Yarın insanlar yaşlanacak, emekliliğe ayrılacak. Herkesin bir hikâyesi olmalı. Dedenin, anneannenin, babaannenin kısacası büyüklerin torunlarına, “Bu devleti biz yönettik. Bu memlekette milletvekilliği yaptık. Valilik, belediye başkanlığı yaptık.  Bizim yaptığımız eserlerden biri de şu” diyebileceğiniz, torunlarınıza manevi miras bırakabileceğiniz bir fırsat doğdu. Bu çok önemli. Yoksa hısımını akrabanı devlet dairesine yerleştir, belediyeye yerleştir. Al 20 bin lira maaşını yat. İşin kolayı bu. Zor olanı dertlenmek. Dertlenilen dertlere derman olmak.

“DÜZCE’DEKİ BÜYÜME GELİŞMEYİ GÖRMEK GEREKİYOR”

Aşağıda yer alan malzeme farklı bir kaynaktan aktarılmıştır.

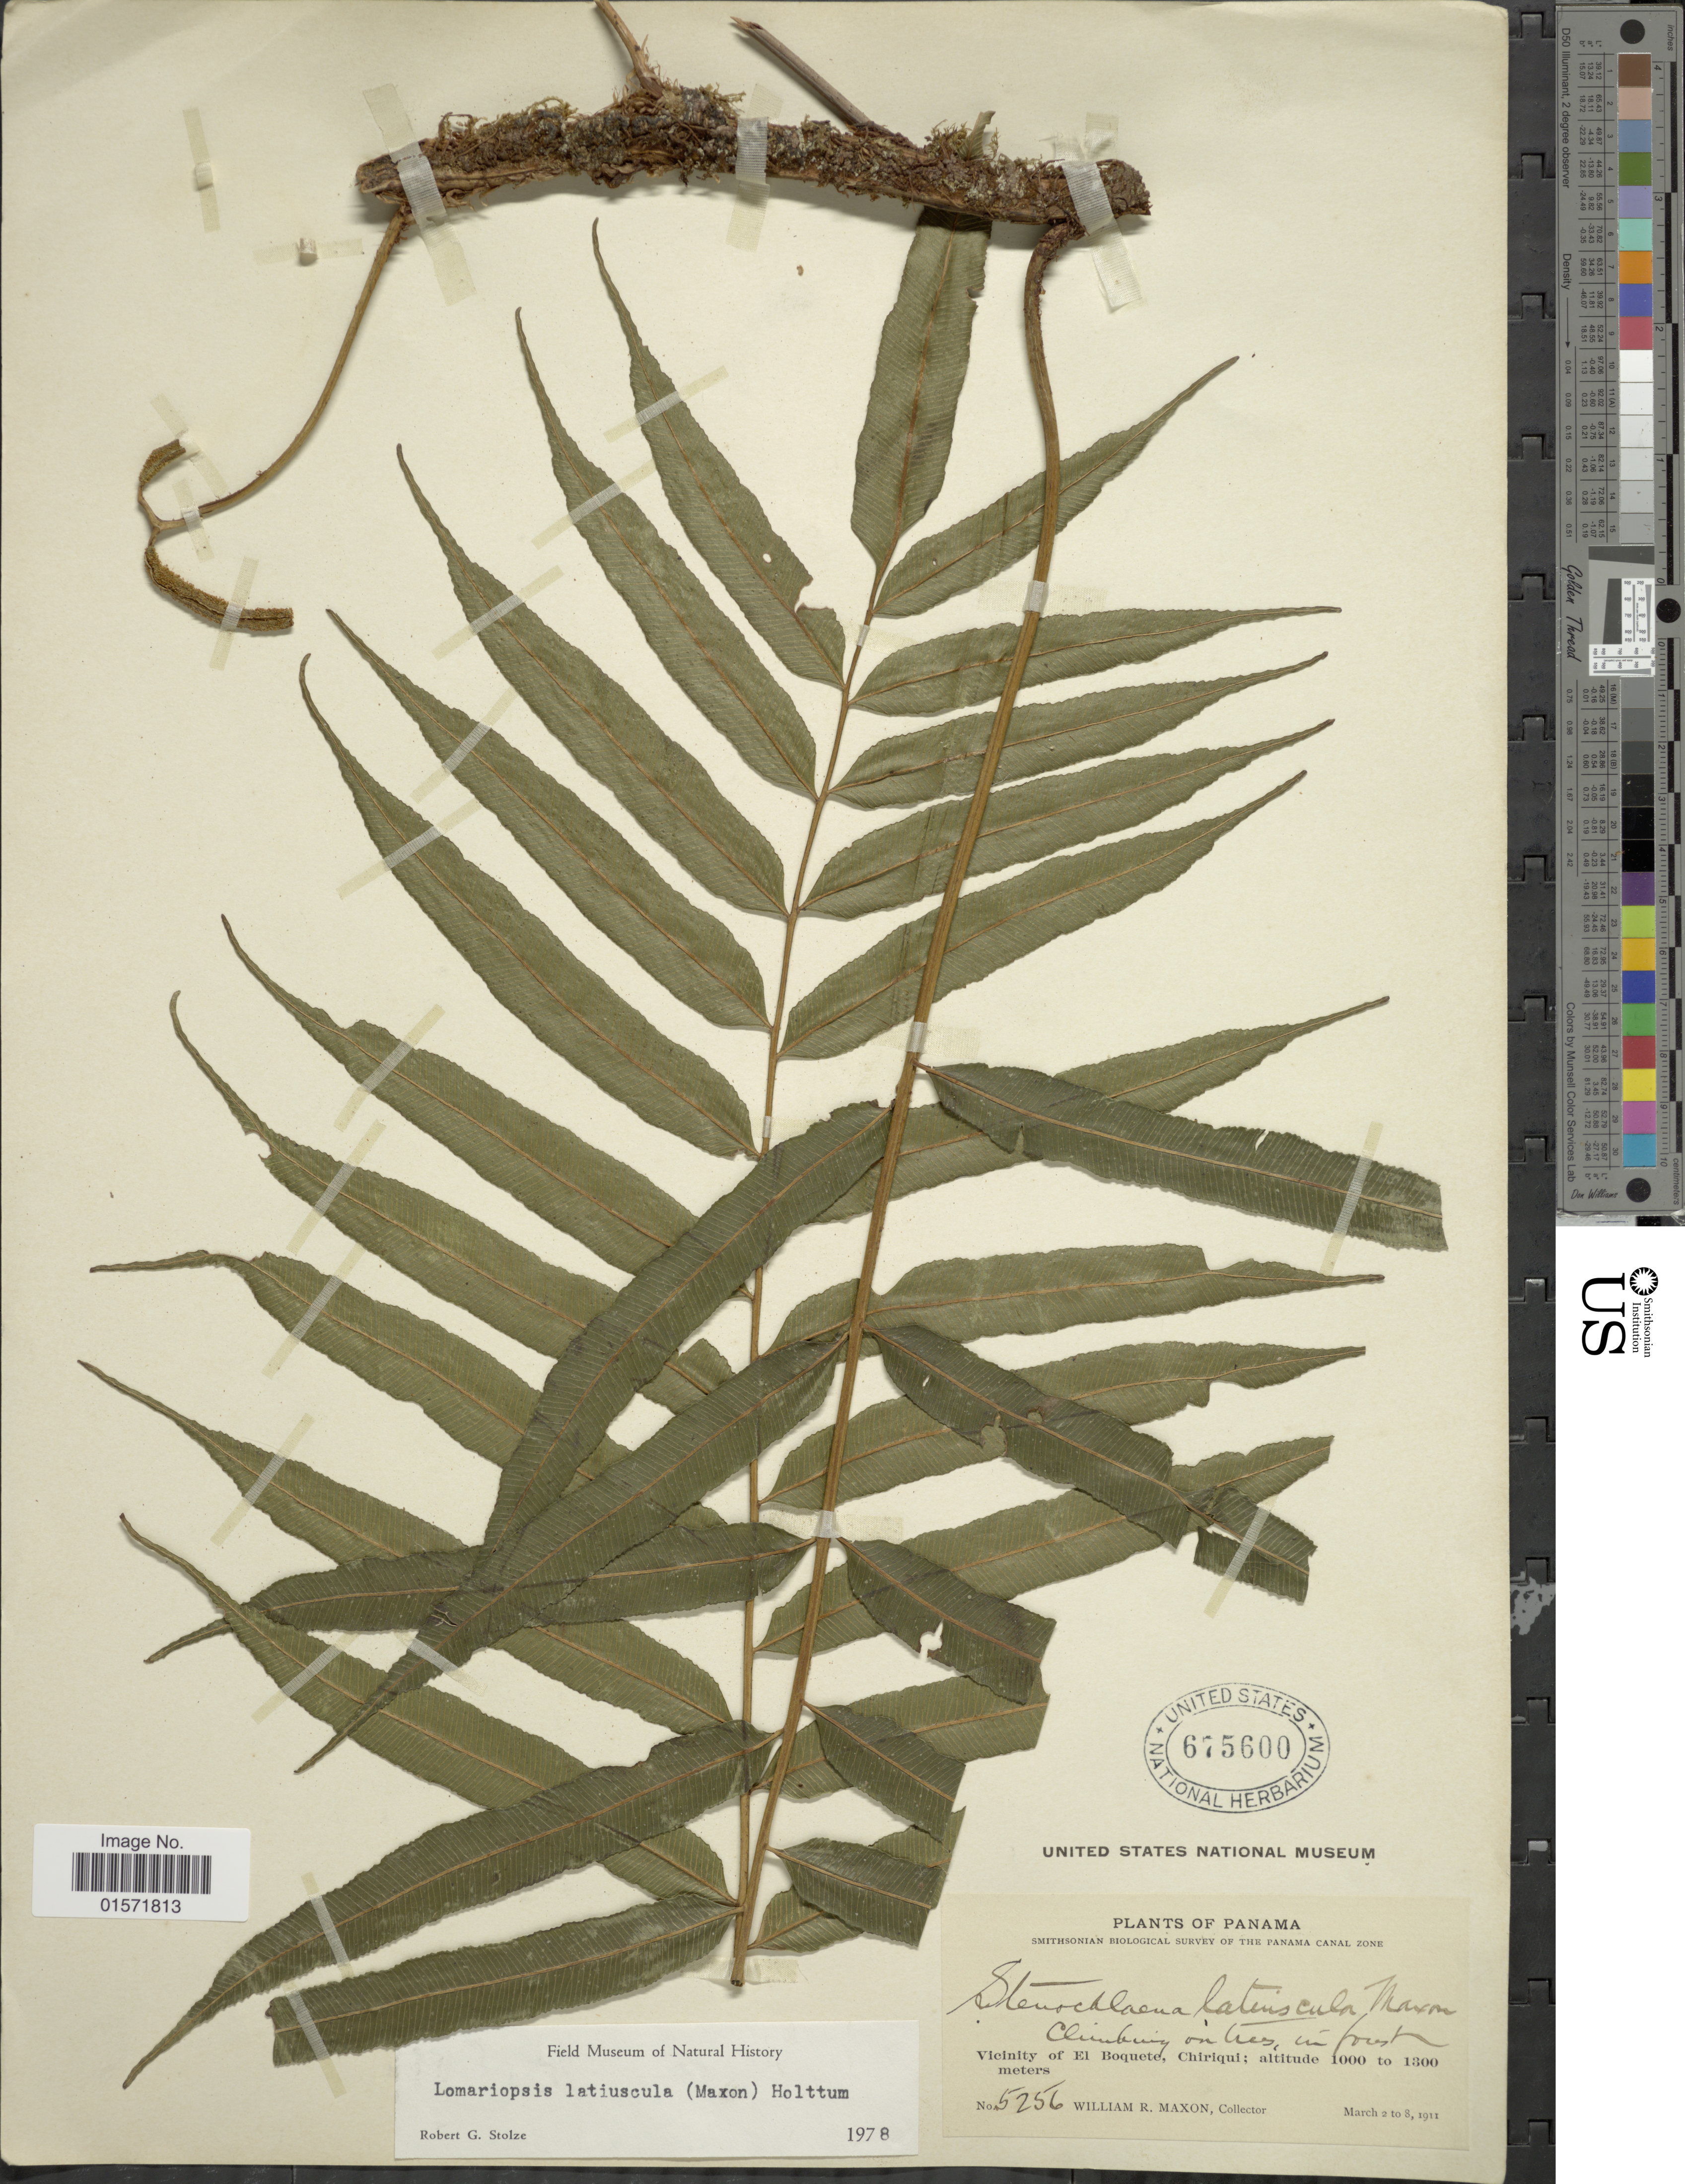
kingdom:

Ve dertlenen bir mülki idare amiri var işte. Sayın Vali burada hakikaten takdire şayan bir adım attı. Harekete geçirdi. Belki biz kelimelerle ifade edemiyoruz ama Düzce için tarihi bir süreç başladı. Bu fırsatı değerlendirecek olan özelikle Ankara’daki sesimiz olan vekillerimiz ve Düzce Belediye Başkanı mSayın eski bakanımız. Kendileri de Konuralp üzerinden Düzce’yi tanıtma cihetine giriyor. O da fevkaladenin fevkinde bir yaklaşım. Ama burada önemli olan şu ki Düzce sürekli göç alan büyüyen ve gelişen bir yer. Bu gelişmeyi çok iyi görüp, tahlil edip ve bu anlamda Düzce’nin taşının toprağının değerlenmesi için, Düzce’nin o muhteşem dağlarını, yayalarının, manzaralarının değerlendirilmesi için siyasi iradelere çok ama çok büyük bir görev düşüyor.

“SİYASİ İRADELER SAYIN VALİ’NİN BU ADIM VE SAMİMİYETİNE GÜÇ VERMELİ”

Hadiseyi toparlayalım. Düzce’nin eski Valisi Sayın Zülkif Dağlı ile beraber bir yaylaya gidildi. MARKA ajansı Düzce Temsilciliğine devam ediyordu sayın valimiz. Orada enteresan bir şey oldu. Sinekli Yaylası’nda ‘Taşkesti’ye hoşgeldiniz’ şeklinde ellerinde pankartlarla geldiler. Burada başka bir hesap vardı. Yaylana sahip çıkmamışsın. Abant yolunu yapmamışsın. Yedigöller’e giden yolunu yapmamışsın. Düzce’yi ve bölgeyi turizm manasında konsept haline getirmemişsin. ‘Ben Düzce’ye şunu yaptım’. Tamam, yapmışsınız bir şeyler ama gün bugün.

“DÜZCE’NİN KADERİNİN DEĞİŞECEĞİ GÜN BUGÜN”

Düzce’nin kaderinin değişeceği gün bugün. Düzce’nin kaderini bizim değiştirecek halimiz yok. Siyasi iradeler Sayın Vali’nin bu adım ve samimiyetine güç vermeli. Vermezsek yine 3-5 sene sonra yine aynı şeyleri konuşuruz. Yaylalarda yine kuzuları keser, yer içer otururuz. Hiçbir şey olmaz. Yoluyla, elektriğle, lojistik altyapısıyla bu memlekette bir konsept olarak başlayan bu harekete benim oy verdiğim vekillerim, belediye başkanlarım öyle bir durmalı ki biz bir Sapanca olabiliriz. Abant’ı, Gölcük’ü geçebiliriz. Bunların hepsi marka oldu. Ama Efteni Gölü’nün o muhteşem manzarasını hiçbir zaman elde edemeyecek kadar markalar  bunlar.